▶ _Potongan Teks_:

Kyoto Styudy

Bagi Anda yang ingin belajar di Kyoto Bagi pelajar internasional di Kyoto

STUDY KYOTO MAGAZINE

Culture shock yang Dirasakan Para Mahasiswa Asing di Jepang: Apa yang Sebaiknya Diharapkan

Culture shock yang Dirasakan Para Mahasiswa Asing di Jepang: Apa yang Sebaiknya Diharapkan

Sekarang kita semua ada di sini, di Jepang. Sebuah kehidupan yang sangat diimpikan! Kita pasti merasa berdebar-debar dengan berbagai hal baru. Mulai dari kuil-kuil luar biasa di Kyoto yang bisa langsung dijangkau, maupun bertambahnya teman orang Jepang melalui berbagai kegiatan club di kampus.

Jika kita menghabiskan waktu lama di luar negeri, bukan cuma dalam waktu singkat seperti liburan dua minggu, kita mungkin akan kedatangan tamu tidak diundang, yaitu “culture shock” atau kejutan budaya. Tapi tidak perlu khawatir, culture shock adalah sesuatu yang terjadi pada semua pelajar yang belajar dalam lingkungan budaya yang berbeda. Saat mengalaminya, hal pertama yang perlu diketahui adalah bahwa kamu tidak sendirian.

Apa itu Culture shock?

Culture shock biasanya bisa dibagi ke dalam beberapa fase. Ada perbedaan pada tiap individu terkait berapa lama suatu fase akan berlanjut atau bahkan berulang.

Fase 1: Masa Honeymoon (Bulan Madu)

Seperti halnya dalam sebuah hubungan, masa bulan madu adalah saat di mana kita masih membiasakan diri dengan lingkungan baru. Menyadari adanya perbedaan budaya di sekitar, dapat membantu kita melihat segala sesuatu dengan cara yang lebih positif – ini adalah saat-saat di mana segala sesuatunya terasa baru dan mendebarkan. Selama fase ini, kita akan memandang Jepang dengan mata yang sama seperti para turis dan penduduk sementara.

▶ _Ekstraksi teks per halaman_:

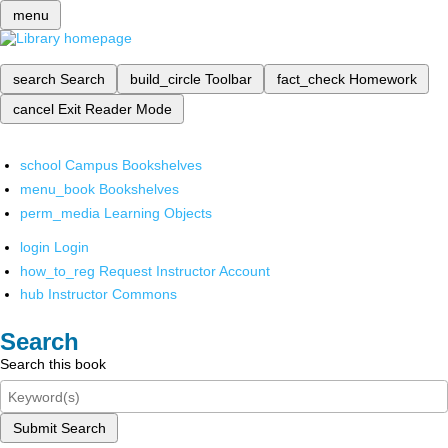
menu
search
Search
build_circle
Toolbar
fact_check
Homework
cancel
Exit Reader Mode
school
Campus Bookshelves
menu_book
Bookshelves
perm_media
Learning Objects
login
Login
how_to_reg
Request Instructor Account
hub
Instructor Commons
Search
Search this book
Submit Search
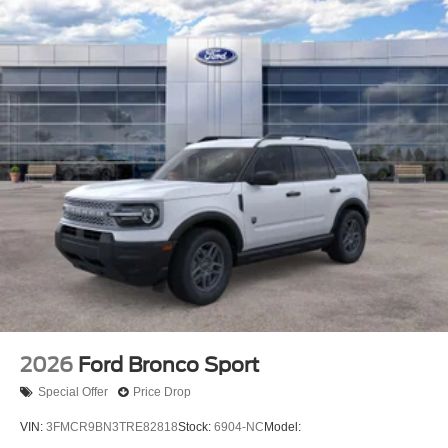
2026
Ford Bronco Sport
Special Offer
Price Drop
VIN:
3FMCR9BN3TRE82818
Stock:
6904-NC
Model:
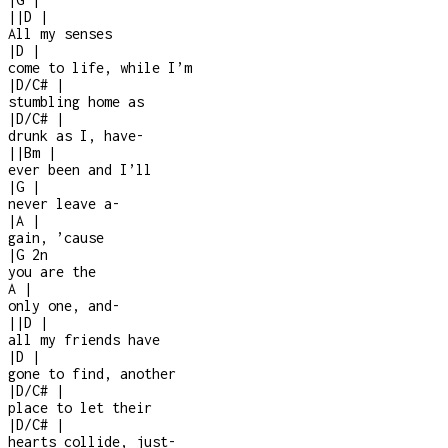
|
|
D
|
All my senses
|
D
|
come to life, while I’m
|
D/C#
|
stumbling home as
|
D/C#
|
drunk as I, have
-
|
|
Bm
|
ever been and I’ll
|
G
|
never leave a
-
|
A
|
gain, ’cause
|
G
2n
you are the
A
|
only one, and
-
|
|
D
|
all my friends have
|
D
|
gone to find, another
|
D/C#
|
place to let their
|
D/C#
|
hearts collide, just
-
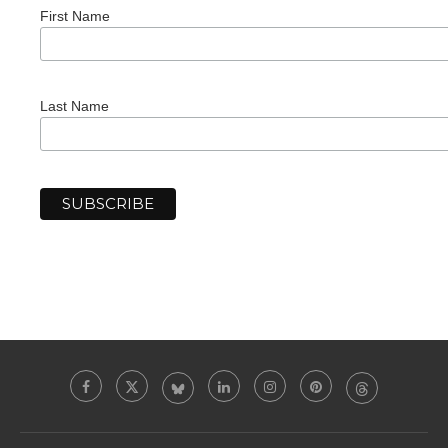
First Name
Last Name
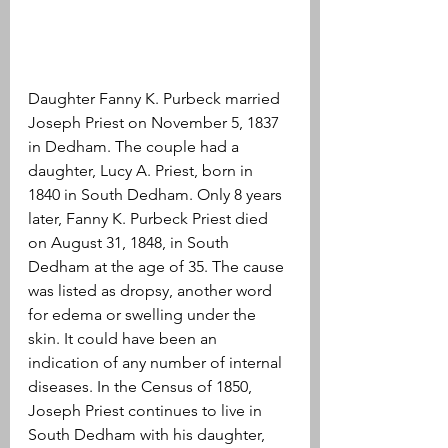
Daughter Fanny K. Purbeck married 
Joseph Priest on November 5, 1837 
in Dedham. The couple had a 
daughter, Lucy A. Priest, born in 
1840 in South Dedham. Only 8 years 
later, Fanny K. Purbeck Priest died 
on August 31, 1848, in South 
Dedham at the age of 35. The cause 
was listed as dropsy, another word 
for edema or swelling under the 
skin. It could have been an 
indication of any number of internal 
diseases. In the Census of 1850, 
Joseph Priest continues to live in 
South Dedham with his daughter, 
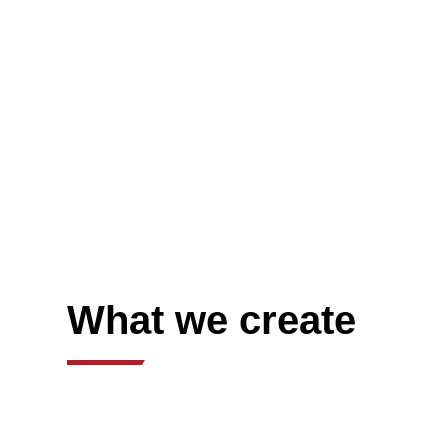
What we create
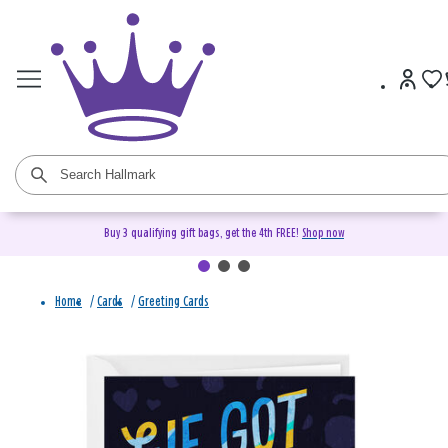
Buy 3 qualifying gift bags, get the 4th FREE!
Shop now
Home
/
Cards
/
Greeting Cards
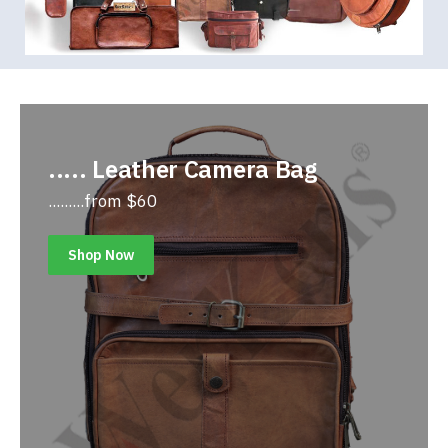
..... Leather Camera Bag
.........from $60
Shop Now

▶ _Tugas Dikerjakan_: Perbarui bagian teks tentang culture shock, mulai dari "Sekarang kita semua" sampai "club di kampus.", dengan mengganti "kampus" menjadi "universitas".

▶ _Jawaban di Bawah_:
Sekarang kita semua ada di sini, di Jepang. Sebuah kehidupan yang sangat diimpikan! Kita pasti merasa berdebar-debar dengan berbagai hal baru. Mulai dari kuil-kuil luar biasa di Kyoto yang bisa langsung dijangkau, maupun bertambahnya teman orang Jepang melalui berbagai kegiatan club di universitas.